And there be twenty dozen left,
And my sweet sailor lad.
He sang with little art, but with every word clear, and as a man alone sings for company of sound.
Rose stood still and heard it out, liking it, but hesitated a little, half hid behind a huge pine,—a pleasant picture of a maiden struck shy of a sudden. What had happened? There is a little timepiece which Cupid winds up. It ticks quietly, and by and by strikes a fateful hour, or we take it out to see how goes the enemy, and behold! it is to-morrow. Love is the fool of time.

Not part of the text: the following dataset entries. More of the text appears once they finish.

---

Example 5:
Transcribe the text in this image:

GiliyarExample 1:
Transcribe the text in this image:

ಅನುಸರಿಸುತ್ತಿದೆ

Rose stood a moment, as I have said, not forty feet away, a little inclined to retreat,—aware that, if detected, this would mean something, she knew not what. At last, seeing the need of action, she made a strategic movement to left, and said, “Are you looking for Truth?”
“Good heavens! Miss Lyndsay,” and he rose from his seat on the edge of the well. The prettiness of the picture struck him as Rose came forward: the pink gown, fresh from the looms of fairy-land, set fair against the greenwood spaces, the faint excess of color in her cheeks, and the look of unconsciousness which goes surely with natural distinction of carriage.
“Did you come up out of Mother Earth? Are you sure it is you?”
“I am. I came over to give my grilse to Mrs. Maybrook.”
“Our grilse, you remember.”
“I do not; but it is no matter. I came to give Dorothy the grilse.”